Extract Start Marker

Faculty of Engineering


Research Highlights

Opening New Frontiers through Advancements in Swarm Robotics

Scientists have been fascinated by swarm behavior for decades, though it originated in the natural world. It is still incredible to think of the complexities of an ant colony, or the accurate migration patterns that birds or fish exhibit. More recently, there has been a growing trends to adapt these patterns to machines, especially robots. KUAS’ Dr. Hiroaki Fukushima has made swarm robotics his major field of research. He is aiming for his research to contribute to major societal applications across various fields.

The reason why this field has been garnering attention is that recent advancements in technology have completely transformed what a swarm of robots is able to accomplish. The trend is from centralization to decentralization. Currently, centralized algorithms are used to control multiple robots in most cases. In drone shows, for example, target trajectories of all drones are determined in advance, so that the swarm of drones generate animations given beforehand. However, in applications where target trajectories or deployment of robots need to be decided in real time according to circumstances, such centralized algorithms become more and more difficult to be applied due to computational and communication loads. This is because, in centralized algorithms, trajectories of all robots are decided on one central computer based on the information collected from all robots and sent to each robot through wireless communication. Looking back towards birds and fish, they obviously are not given any target swarm shape. They decide their own trajectories based on the local information such as positions and velocities of neighbors, which generates various shapes of swarms as a result. In that sense, they use a decentralized algorithm. Decentralization makes control algorithms of robotic swarm scalable. In other words, the total number of the robots has little effect on the computational and communication loads, since movements of each robot are affected by its neighbors only.

Dr. Fukushima currently studies on navigation algorithms of a group of robots to a target point through areas filled with obstacles. In order to move robots through obstacle environments, the shape of the swarm need to be changed so as to avoid getting stuck or collisions in narrow spaces. Decentralization is necessary to achieve this in real time. One immediate practical application of such decentralized navigation algorithms that comes to mind is transportation, which can range from industrial applications (e.g. in factories) to the provision of medical supplies in a disaster area. Indeed, the extreme environments are where the field of swarm robotics has the greatest potential. In other words, if robot swarms can operate in such environments, they will reduce human risk and save lives. Applications of swarm robots can include the aforementioned transportation, but also demining, search and rescue, sensing (e.g. of vital signs) as well as cleaning up toxic spills. To come up with solutions for these applications, which take place in inherently unstable and unpredictable environments, is exactly what Dr. Fukushima is working on as he continues his research. Without a doubt, swarm robotics is another field of engineering with profound real-world potential.

Extract End Marker
Provided information Start Marker

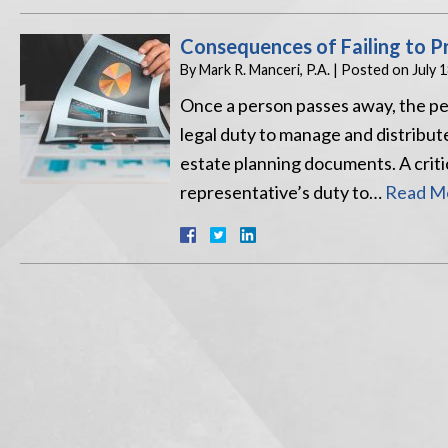
Consequences of Failing to P
By
Mark R. Manceri, P.A.
|
Posted on
July 
Once a person passes away, the pers
legal duty to manage and distribut
estate planning documents. A critica
representative’s duty to…
Read Mo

Provided information End Marker

• Task list
1 - In the swarm robotics article, what does Dr. Fukushima currently study?
2 - Reproduce the part of the swarm robotics article that opens with the words containing "Research Highlights" and closes with "across various fields.".

• Solutions to the tasks
1 - He studies navigation algorithms for moving a group of robots to a target point through areas filled with obstacles.

2 -
Research Highlights

Opening New Frontiers through Advancements in Swarm Robotics

Scientists have been fascinated by swarm behavior for decades, though it originated in the natural world. It is still incredible to think of the complexities of an ant colony, or the accurate migration patterns that birds or fish exhibit. More recently, there has been a growing trends to adapt these patterns to machines, especially robots. KUAS’ Dr. Hiroaki Fukushima has made swarm robotics his major field of research. He is aiming for his research to contribute to major societal applications across various fields.